(Entries provided)

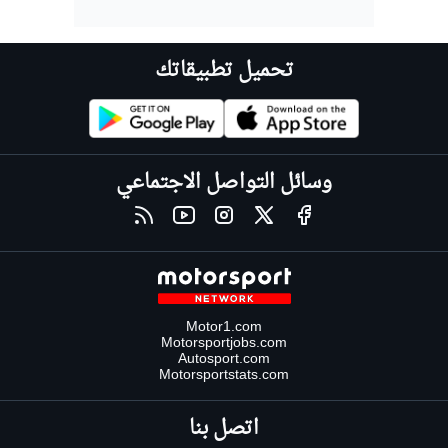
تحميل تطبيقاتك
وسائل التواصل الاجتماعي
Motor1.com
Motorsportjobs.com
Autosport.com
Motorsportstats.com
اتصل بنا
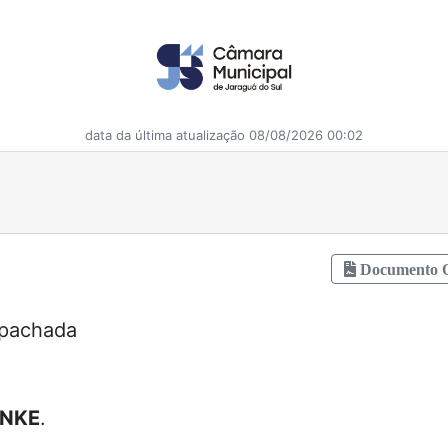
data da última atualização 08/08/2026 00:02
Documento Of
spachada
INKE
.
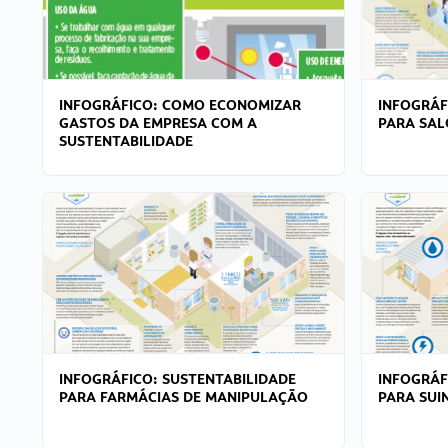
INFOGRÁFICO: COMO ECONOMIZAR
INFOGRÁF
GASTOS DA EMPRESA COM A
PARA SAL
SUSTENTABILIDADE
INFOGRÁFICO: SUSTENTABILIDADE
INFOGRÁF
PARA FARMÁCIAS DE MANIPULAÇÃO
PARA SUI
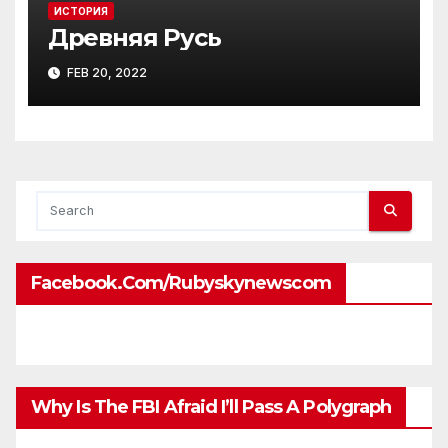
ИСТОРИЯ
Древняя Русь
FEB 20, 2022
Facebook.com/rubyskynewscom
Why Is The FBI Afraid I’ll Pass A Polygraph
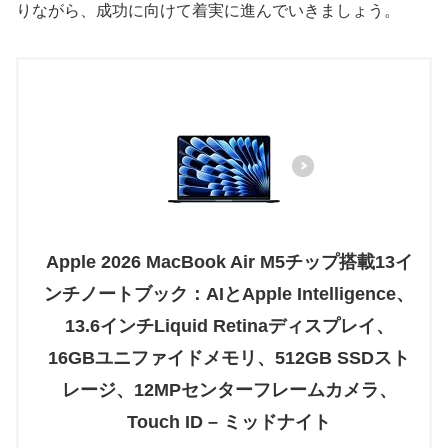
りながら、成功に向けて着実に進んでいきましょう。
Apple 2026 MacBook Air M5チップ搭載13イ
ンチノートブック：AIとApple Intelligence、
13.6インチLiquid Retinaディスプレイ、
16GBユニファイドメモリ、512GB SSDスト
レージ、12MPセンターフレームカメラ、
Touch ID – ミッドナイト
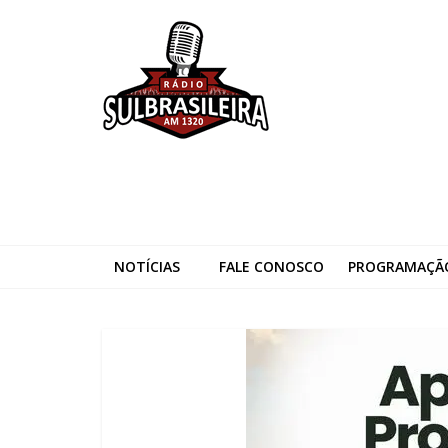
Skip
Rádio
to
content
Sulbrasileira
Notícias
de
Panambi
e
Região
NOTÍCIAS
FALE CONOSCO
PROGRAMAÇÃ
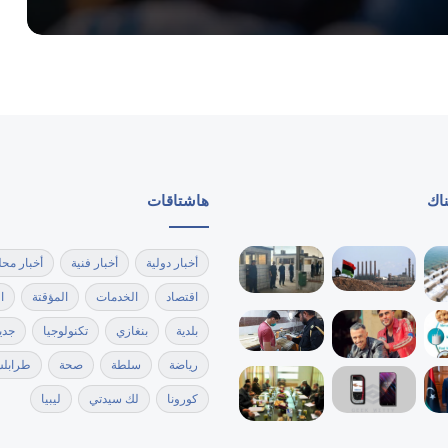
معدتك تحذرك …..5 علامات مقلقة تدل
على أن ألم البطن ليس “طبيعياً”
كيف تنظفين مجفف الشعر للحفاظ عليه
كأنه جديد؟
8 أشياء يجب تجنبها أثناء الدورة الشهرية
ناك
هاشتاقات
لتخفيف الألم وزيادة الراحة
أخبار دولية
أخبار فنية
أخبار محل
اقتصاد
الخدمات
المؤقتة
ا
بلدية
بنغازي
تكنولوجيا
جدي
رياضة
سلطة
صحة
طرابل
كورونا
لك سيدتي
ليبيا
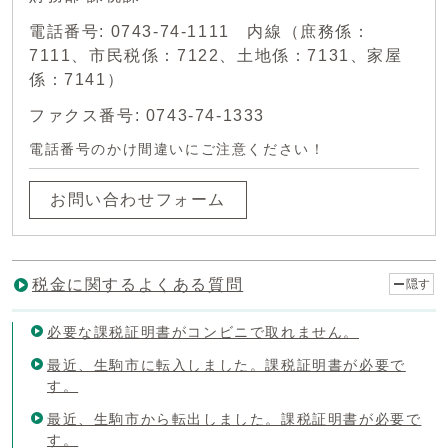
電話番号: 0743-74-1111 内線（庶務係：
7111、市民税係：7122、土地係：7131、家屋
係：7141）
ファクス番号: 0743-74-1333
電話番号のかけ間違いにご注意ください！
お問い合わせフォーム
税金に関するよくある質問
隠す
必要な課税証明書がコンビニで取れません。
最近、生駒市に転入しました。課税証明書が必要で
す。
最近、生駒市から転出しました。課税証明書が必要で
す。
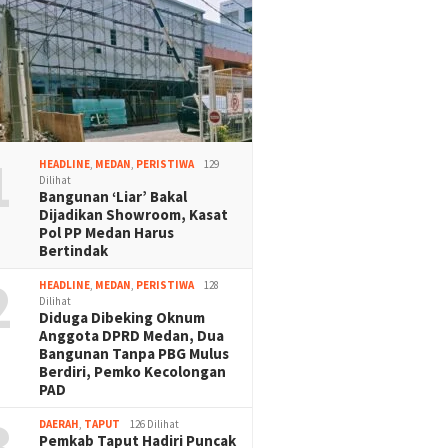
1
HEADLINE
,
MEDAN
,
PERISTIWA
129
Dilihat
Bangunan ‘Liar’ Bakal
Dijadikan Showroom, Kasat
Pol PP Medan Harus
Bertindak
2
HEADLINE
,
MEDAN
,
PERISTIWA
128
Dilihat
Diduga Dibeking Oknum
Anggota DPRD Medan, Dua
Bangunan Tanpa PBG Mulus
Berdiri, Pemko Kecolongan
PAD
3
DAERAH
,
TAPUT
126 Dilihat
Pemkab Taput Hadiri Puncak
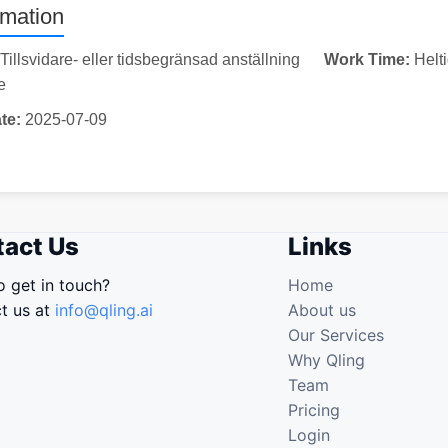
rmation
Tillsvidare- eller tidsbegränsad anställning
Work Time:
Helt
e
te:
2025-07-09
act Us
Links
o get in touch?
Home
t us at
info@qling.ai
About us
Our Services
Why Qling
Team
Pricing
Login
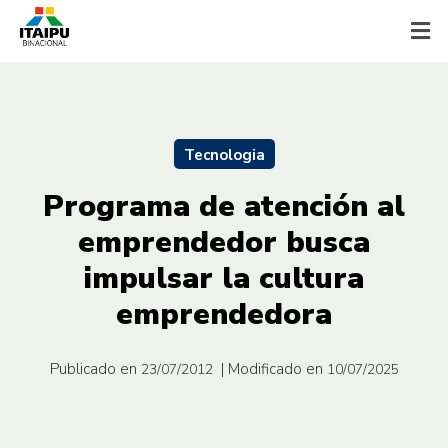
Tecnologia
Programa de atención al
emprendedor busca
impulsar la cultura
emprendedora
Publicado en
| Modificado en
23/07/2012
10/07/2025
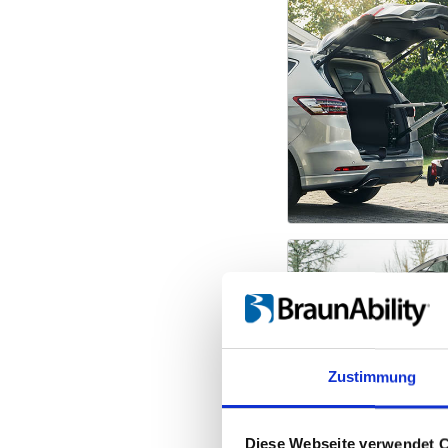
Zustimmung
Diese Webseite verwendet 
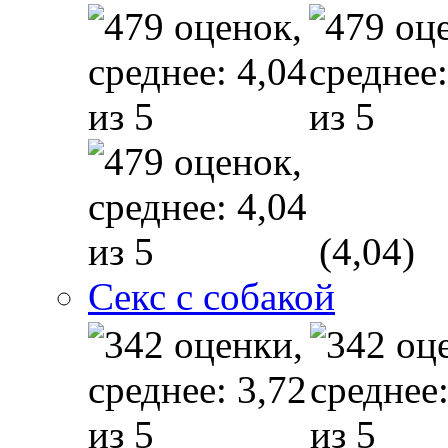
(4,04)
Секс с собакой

(End Entries provided)
(Entries provided)

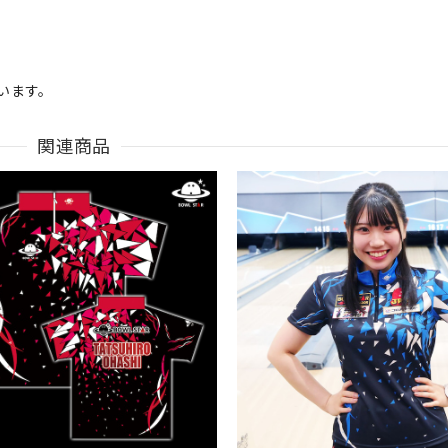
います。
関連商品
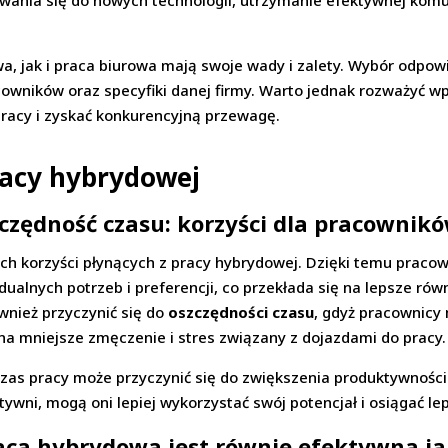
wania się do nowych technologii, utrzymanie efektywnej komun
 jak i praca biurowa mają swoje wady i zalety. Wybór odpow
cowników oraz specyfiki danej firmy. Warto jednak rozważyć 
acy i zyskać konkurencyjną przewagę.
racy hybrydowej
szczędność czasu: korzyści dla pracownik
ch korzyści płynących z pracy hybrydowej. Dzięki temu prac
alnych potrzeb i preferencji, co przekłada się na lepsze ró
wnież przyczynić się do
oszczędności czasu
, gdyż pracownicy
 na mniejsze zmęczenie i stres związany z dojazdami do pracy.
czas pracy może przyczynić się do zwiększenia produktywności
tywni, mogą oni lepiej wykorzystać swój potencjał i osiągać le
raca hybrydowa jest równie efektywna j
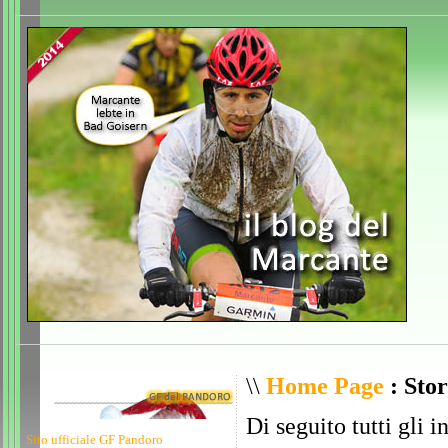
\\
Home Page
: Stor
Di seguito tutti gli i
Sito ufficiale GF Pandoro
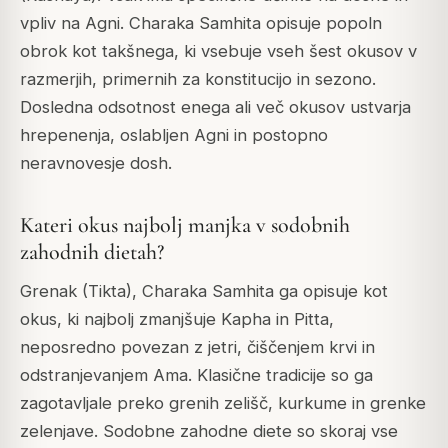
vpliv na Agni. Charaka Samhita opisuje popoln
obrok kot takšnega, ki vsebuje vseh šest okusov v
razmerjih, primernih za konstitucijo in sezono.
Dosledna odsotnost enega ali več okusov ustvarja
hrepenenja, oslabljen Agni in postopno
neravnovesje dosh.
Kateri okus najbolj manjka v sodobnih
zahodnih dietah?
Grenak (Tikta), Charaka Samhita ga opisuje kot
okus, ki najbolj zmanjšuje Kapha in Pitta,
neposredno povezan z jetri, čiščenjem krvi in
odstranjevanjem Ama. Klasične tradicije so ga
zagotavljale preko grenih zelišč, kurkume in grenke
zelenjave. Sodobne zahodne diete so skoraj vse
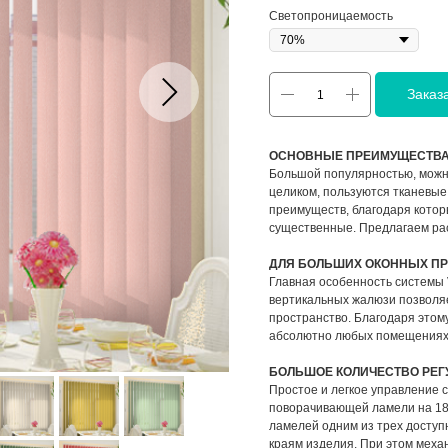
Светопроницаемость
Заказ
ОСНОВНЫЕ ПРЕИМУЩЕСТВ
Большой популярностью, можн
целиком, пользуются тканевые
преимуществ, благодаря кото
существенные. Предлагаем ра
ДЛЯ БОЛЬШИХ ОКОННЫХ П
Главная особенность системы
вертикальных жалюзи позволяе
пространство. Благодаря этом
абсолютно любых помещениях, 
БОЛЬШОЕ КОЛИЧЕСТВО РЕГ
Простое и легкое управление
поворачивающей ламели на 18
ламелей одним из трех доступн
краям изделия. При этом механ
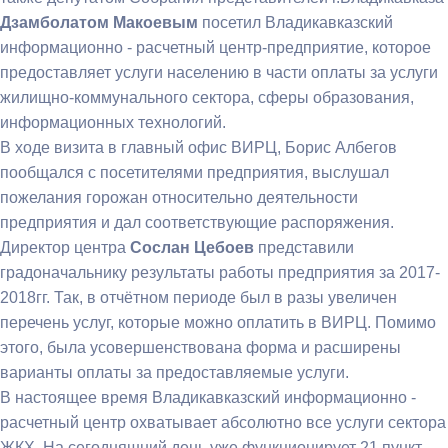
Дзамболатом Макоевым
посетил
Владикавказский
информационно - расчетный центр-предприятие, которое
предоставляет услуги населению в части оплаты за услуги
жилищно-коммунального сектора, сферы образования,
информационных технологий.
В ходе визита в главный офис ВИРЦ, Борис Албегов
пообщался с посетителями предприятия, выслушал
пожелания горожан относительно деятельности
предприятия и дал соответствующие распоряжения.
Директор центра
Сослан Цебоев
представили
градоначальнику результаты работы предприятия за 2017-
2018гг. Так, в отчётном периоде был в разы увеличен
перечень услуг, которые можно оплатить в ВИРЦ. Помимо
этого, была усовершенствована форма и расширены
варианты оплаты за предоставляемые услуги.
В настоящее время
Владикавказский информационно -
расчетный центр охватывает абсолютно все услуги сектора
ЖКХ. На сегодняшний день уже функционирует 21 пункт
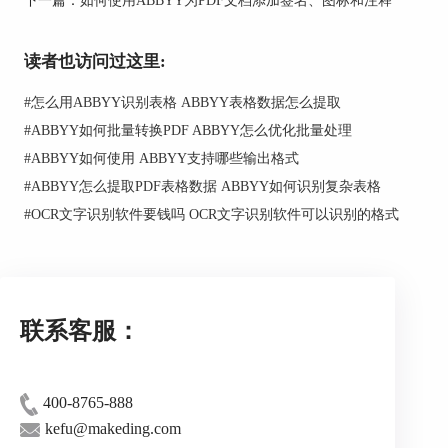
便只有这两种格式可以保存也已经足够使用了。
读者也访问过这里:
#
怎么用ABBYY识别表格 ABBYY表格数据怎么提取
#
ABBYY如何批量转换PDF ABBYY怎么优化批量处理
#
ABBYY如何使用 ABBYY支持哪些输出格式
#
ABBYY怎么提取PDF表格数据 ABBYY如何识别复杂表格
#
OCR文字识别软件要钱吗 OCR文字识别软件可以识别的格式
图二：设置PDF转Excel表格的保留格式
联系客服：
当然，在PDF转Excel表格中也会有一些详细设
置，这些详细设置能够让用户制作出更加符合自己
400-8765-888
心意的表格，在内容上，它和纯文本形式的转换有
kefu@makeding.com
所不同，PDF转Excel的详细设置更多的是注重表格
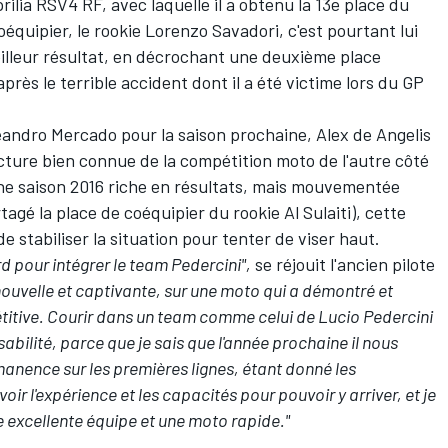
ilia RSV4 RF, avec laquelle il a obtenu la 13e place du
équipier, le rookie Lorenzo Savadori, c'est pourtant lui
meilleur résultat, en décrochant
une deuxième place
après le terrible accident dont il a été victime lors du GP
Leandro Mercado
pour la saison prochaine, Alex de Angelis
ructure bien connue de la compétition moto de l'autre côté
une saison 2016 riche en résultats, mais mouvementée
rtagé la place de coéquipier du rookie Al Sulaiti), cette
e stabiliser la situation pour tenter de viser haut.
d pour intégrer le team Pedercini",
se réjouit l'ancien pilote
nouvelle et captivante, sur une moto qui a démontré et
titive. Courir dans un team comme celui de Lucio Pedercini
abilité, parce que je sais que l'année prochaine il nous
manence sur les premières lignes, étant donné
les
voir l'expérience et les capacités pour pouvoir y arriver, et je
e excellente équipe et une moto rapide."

(End Entries provided)

### Job item
Pull out the stretch of the records above from the line containing "ilia RSV4 RF, avec" through the line containing "e excellente équipe", and copy each line without any change.

### Solution to this task
ilia RSV4 RF, avec laquelle il a obtenu la 13e place du
équipier, le rookie Lorenzo Savadori, c'est pourtant lui
meilleur résultat, en décrochant
une deuxième place
après le terrible accident dont il a été victime lors du GP
Leandro Mercado
pour la saison prochaine, Alex de Angelis
ructure bien connue de la compétition moto de l'autre côté
une saison 2016 riche en résultats, mais mouvementée
rtagé la place de coéquipier du rookie Al Sulaiti), cette
e stabiliser la situation pour tenter de viser haut.
d pour intégrer le team Pedercini",
se réjouit l'ancien pilote
nouvelle et captivante, sur une moto qui a démontré et
titive. Courir dans un team comme celui de Lucio Pedercini
abilité, parce que je sais que l'année prochaine il nous
manence sur les premières lignes, étant donné
les
voir l'expérience et les capacités pour pouvoir y arriver, et je
e excellente équipe et une moto rapide."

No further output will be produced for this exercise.